■ **TASK DESCRIPTION**: One part of the entries below is wanted: the lines from the one containing "51 1251 103" through the one containing "146 279 39.81". Write those out exactly and nothing else.

■ **AVAILABLE RECORDS**:
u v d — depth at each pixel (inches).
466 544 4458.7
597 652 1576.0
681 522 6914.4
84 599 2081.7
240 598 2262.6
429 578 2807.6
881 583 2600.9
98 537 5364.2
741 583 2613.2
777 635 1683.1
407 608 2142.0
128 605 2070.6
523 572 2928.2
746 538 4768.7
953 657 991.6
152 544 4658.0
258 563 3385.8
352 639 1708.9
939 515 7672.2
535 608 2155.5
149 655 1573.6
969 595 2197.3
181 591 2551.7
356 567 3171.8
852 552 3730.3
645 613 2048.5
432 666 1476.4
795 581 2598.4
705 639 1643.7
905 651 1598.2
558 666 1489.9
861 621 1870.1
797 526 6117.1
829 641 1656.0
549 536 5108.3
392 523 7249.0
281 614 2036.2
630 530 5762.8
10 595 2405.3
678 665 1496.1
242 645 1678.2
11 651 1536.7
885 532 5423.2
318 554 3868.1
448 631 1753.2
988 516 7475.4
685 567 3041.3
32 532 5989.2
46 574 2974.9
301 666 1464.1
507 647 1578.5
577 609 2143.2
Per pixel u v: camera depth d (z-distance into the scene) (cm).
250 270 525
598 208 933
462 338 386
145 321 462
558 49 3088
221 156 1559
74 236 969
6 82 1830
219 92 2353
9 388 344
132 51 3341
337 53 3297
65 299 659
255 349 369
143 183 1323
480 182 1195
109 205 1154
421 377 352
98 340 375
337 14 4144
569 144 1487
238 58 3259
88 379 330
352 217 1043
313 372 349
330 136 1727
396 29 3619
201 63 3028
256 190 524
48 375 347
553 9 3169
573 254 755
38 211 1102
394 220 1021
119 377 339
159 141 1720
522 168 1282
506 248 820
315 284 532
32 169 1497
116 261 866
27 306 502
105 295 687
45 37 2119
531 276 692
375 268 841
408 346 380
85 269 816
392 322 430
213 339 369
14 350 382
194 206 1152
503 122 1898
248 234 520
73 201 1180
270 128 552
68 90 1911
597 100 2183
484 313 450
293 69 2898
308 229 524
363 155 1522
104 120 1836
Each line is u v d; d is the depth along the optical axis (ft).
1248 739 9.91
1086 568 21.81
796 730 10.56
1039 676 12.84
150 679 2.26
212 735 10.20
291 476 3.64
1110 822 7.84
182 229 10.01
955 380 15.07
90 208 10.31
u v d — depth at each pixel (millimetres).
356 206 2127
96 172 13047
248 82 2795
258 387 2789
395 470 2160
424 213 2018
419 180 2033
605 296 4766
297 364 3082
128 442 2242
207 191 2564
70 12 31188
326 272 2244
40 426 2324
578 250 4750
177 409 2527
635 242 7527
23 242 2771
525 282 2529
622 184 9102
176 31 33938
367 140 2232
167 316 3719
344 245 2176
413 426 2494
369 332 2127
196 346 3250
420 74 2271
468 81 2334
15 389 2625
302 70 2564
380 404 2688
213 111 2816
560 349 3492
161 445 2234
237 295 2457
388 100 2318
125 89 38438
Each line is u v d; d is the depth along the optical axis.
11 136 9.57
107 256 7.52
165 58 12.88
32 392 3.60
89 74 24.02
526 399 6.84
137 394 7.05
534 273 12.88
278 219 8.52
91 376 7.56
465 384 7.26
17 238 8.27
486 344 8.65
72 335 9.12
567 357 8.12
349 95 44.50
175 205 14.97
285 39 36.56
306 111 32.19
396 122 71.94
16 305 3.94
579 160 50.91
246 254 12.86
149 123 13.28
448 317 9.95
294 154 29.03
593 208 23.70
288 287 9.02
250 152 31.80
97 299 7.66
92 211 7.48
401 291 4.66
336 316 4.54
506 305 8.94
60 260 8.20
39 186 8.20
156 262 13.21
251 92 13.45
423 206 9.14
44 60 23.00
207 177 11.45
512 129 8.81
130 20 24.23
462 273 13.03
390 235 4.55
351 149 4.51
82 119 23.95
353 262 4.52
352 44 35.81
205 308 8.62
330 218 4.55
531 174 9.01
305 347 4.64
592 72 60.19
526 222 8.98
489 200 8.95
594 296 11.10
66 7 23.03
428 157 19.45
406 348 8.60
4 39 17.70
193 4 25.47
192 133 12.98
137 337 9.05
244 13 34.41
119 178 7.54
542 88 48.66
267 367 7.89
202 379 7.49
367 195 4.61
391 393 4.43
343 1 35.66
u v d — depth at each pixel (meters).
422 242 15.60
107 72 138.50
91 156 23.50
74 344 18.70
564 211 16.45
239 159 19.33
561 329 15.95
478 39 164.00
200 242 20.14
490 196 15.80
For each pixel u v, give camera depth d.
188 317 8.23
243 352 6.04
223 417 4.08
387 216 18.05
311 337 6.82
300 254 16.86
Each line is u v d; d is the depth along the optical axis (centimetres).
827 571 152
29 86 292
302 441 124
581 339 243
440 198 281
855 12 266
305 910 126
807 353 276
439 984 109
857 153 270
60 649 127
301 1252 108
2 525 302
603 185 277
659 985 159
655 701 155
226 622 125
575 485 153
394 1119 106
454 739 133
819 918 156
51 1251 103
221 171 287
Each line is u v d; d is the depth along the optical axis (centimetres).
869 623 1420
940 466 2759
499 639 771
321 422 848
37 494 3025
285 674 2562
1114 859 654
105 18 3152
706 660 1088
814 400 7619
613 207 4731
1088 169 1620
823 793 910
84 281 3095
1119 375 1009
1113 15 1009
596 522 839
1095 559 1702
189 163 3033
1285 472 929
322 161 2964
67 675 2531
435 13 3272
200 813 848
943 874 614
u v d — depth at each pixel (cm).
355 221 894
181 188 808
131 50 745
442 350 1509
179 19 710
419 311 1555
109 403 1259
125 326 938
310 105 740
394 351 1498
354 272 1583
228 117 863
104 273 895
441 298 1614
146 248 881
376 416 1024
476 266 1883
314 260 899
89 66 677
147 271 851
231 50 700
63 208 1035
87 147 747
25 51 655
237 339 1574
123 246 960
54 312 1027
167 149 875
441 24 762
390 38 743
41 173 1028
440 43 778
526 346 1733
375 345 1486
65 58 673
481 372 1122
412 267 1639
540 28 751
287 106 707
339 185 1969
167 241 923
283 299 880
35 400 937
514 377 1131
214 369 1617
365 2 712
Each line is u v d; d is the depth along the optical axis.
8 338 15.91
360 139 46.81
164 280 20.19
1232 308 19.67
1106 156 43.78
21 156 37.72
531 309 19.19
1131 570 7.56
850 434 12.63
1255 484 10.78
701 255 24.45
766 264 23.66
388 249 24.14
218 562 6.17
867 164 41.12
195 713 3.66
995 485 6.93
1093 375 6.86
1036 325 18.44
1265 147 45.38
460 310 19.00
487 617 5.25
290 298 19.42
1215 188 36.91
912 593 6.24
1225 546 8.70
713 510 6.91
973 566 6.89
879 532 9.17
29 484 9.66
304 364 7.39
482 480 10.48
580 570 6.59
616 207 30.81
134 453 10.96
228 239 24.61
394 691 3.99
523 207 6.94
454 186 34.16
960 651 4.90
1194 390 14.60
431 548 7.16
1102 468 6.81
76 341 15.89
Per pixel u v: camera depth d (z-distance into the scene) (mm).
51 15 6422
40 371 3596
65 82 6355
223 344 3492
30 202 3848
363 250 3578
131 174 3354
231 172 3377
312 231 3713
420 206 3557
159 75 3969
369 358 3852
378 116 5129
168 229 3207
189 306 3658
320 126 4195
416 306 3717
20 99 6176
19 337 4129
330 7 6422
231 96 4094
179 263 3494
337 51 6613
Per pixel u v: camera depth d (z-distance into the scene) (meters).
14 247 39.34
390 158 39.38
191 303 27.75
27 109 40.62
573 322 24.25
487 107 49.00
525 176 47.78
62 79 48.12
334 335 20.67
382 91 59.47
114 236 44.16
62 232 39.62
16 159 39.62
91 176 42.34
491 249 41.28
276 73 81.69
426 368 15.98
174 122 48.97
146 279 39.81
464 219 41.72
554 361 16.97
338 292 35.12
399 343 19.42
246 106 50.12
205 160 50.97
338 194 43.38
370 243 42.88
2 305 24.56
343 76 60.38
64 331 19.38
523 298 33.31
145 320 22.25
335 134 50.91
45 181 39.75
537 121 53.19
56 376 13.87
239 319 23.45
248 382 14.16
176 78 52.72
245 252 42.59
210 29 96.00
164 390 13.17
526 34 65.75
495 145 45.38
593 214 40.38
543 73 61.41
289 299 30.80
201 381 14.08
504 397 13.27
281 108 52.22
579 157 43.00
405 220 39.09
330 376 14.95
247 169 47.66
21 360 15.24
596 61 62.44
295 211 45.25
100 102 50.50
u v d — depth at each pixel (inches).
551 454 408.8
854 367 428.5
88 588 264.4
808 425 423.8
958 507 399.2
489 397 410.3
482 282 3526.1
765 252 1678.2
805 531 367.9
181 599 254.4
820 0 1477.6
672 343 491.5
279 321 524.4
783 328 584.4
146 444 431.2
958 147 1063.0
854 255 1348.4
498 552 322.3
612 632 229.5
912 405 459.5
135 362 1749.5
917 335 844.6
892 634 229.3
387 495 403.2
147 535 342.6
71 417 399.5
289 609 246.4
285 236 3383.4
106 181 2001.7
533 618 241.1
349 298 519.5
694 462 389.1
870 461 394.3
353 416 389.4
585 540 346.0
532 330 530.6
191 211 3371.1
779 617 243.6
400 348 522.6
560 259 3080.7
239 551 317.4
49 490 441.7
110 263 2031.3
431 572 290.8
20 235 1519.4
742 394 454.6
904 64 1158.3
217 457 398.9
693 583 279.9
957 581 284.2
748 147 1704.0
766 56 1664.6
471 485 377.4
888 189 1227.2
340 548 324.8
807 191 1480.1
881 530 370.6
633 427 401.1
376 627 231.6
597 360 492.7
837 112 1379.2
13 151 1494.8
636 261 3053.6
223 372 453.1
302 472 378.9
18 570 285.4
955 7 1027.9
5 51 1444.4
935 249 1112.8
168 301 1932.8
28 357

■ **OUTPUT FOR THIS EXERCISE**:
51 1251 103
221 171 287
Each line is u v d; d is the depth along the optical axis (centimetres).
869 623 1420
940 466 2759
499 639 771
321 422 848
37 494 3025
285 674 2562
1114 859 654
105 18 3152
706 660 1088
814 400 7619
613 207 4731
1088 169 1620
823 793 910
84 281 3095
1119 375 1009
1113 15 1009
596 522 839
1095 559 1702
189 163 3033
1285 472 929
322 161 2964
67 675 2531
435 13 3272
200 813 848
943 874 614
u v d — depth at each pixel (cm).
355 221 894
181 188 808
131 50 745
442 350 1509
179 19 710
419 311 1555
109 403 1259
125 326 938
310 105 740
394 351 1498
354 272 1583
228 117 863
104 273 895
441 298 1614
146 248 881
376 416 1024
476 266 1883
314 260 899
89 66 677
147 271 851
231 50 700
63 208 1035
87 147 747
25 51 655
237 339 1574
123 246 960
54 312 1027
167 149 875
441 24 762
390 38 743
41 173 1028
440 43 778
526 346 1733
375 345 1486
65 58 673
481 372 1122
412 267 1639
540 28 751
287 106 707
339 185 1969
167 241 923
283 299 880
35 400 937
514 377 1131
214 369 1617
365 2 712
Each line is u v d; d is the depth along the optical axis.
8 338 15.91
360 139 46.81
164 280 20.19
1232 308 19.67
1106 156 43.78
21 156 37.72
531 309 19.19
1131 570 7.56
850 434 12.63
1255 484 10.78
701 255 24.45
766 264 23.66
388 249 24.14
218 562 6.17
867 164 41.12
195 713 3.66
995 485 6.93
1093 375 6.86
1036 325 18.44
1265 147 45.38
460 310 19.00
487 617 5.25
290 298 19.42
1215 188 36.91
912 593 6.24
1225 546 8.70
713 510 6.91
973 566 6.89
879 532 9.17
29 484 9.66
304 364 7.39
482 480 10.48
580 570 6.59
616 207 30.81
134 453 10.96
228 239 24.61
394 691 3.99
523 207 6.94
454 186 34.16
960 651 4.90
1194 390 14.60
431 548 7.16
1102 468 6.81
76 341 15.89
Per pixel u v: camera depth d (z-distance into the scene) (mm).
51 15 6422
40 371 3596
65 82 6355
223 344 3492
30 202 3848
363 250 3578
131 174 3354
231 172 3377
312 231 3713
420 206 3557
159 75 3969
369 358 3852
378 116 5129
168 229 3207
189 306 3658
320 126 4195
416 306 3717
20 99 6176
19 337 4129
330 7 6422
231 96 4094
179 263 3494
337 51 6613
Per pixel u v: camera depth d (z-distance into the scene) (meters).
14 247 39.34
390 158 39.38
191 303 27.75
27 109 40.62
573 322 24.25
487 107 49.00
525 176 47.78
62 79 48.12
334 335 20.67
382 91 59.47
114 236 44.16
62 232 39.62
16 159 39.62
91 176 42.34
491 249 41.28
276 73 81.69
426 368 15.98
174 122 48.97
146 279 39.81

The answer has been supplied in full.